Che cos'è la fibrillazione atriale nella sindrome coronarica acuta
La fibrillazione atriale è un disturbo del ritmo del cuore, dove gli atri (le due camere superiori del cuore) battono in modo irregolare e spesso molto veloce. Quando questo succede durante una sindrome coronarica acuta (che include l'infarto), può influenzare la salute e il rischio di complicazioni.
Fibrillazione atriale pre-esistente e nuova insorgenza
Ci sono due situazioni principali:
- Fibrillazione atriale cronica: il paziente aveva già questo disturbo prima dell'infarto.

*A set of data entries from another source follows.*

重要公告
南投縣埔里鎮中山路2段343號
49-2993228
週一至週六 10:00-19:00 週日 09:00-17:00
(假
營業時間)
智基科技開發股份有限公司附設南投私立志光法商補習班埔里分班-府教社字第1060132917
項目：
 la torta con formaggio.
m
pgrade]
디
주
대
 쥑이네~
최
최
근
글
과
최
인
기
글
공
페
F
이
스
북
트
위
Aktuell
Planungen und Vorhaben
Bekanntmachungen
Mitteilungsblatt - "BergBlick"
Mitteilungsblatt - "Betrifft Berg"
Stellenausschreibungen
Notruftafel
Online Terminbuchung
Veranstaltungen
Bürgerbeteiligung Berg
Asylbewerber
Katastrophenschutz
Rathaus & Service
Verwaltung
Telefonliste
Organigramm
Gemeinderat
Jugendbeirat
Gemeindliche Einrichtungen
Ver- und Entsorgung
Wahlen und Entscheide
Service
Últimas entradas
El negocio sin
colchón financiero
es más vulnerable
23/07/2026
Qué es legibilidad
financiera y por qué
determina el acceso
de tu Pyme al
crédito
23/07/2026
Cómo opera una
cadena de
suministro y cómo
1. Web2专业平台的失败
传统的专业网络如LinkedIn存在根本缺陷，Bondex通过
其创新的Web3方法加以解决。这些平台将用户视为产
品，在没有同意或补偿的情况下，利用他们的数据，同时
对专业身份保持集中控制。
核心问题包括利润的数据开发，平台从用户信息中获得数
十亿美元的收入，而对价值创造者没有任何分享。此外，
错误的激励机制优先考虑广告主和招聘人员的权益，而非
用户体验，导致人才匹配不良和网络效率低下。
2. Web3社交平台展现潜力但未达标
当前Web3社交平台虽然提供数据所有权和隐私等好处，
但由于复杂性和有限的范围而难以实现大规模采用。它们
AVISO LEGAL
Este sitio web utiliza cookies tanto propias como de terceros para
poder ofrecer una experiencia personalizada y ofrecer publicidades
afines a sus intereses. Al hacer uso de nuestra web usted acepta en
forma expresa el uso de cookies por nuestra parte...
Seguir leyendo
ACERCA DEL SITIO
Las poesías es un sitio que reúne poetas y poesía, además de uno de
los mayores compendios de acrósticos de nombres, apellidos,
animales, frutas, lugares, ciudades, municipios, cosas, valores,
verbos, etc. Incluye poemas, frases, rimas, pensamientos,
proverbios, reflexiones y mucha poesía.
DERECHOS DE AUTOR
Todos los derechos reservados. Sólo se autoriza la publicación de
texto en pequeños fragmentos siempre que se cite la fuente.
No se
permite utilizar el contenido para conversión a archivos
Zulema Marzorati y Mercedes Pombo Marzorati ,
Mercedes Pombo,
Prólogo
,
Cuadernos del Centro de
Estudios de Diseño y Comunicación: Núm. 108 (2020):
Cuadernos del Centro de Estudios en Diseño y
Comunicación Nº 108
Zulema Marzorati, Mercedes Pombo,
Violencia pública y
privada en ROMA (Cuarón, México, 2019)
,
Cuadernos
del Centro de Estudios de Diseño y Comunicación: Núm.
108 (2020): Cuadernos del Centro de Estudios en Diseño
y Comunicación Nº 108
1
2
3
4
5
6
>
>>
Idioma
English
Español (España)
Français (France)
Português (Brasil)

- Fibrillazione atriale di nuova insorgenza: il disturbo compare per la prima volta durante l'evento cardiaco.
Impatto sul rischio di morte
Uno studio che ha analizzato 24 ricerche ha mostrato che:
- Chi ha la fibrillazione atriale cronica ha circa il doppio del rischio di morire entro 30 giorni rispetto a chi ha un battito cardiaco normale.
- Se la fibrillazione atriale compare per la prima volta durante la sindrome coronarica acuta, il rischio di morte entro 30 giorni aumenta di circa tre volte.
In conclusione
La comparsa della fibrillazione atriale durante un evento cardiaco grave come la sindrome coronarica acuta è un segnale importante. Essa aumenta il rischio di complicazioni e di morte a breve termine, soprattutto se si tratta di un episodio nuovo. Questo rende fondamentale un attento monitoraggio e gestione da parte dei medici.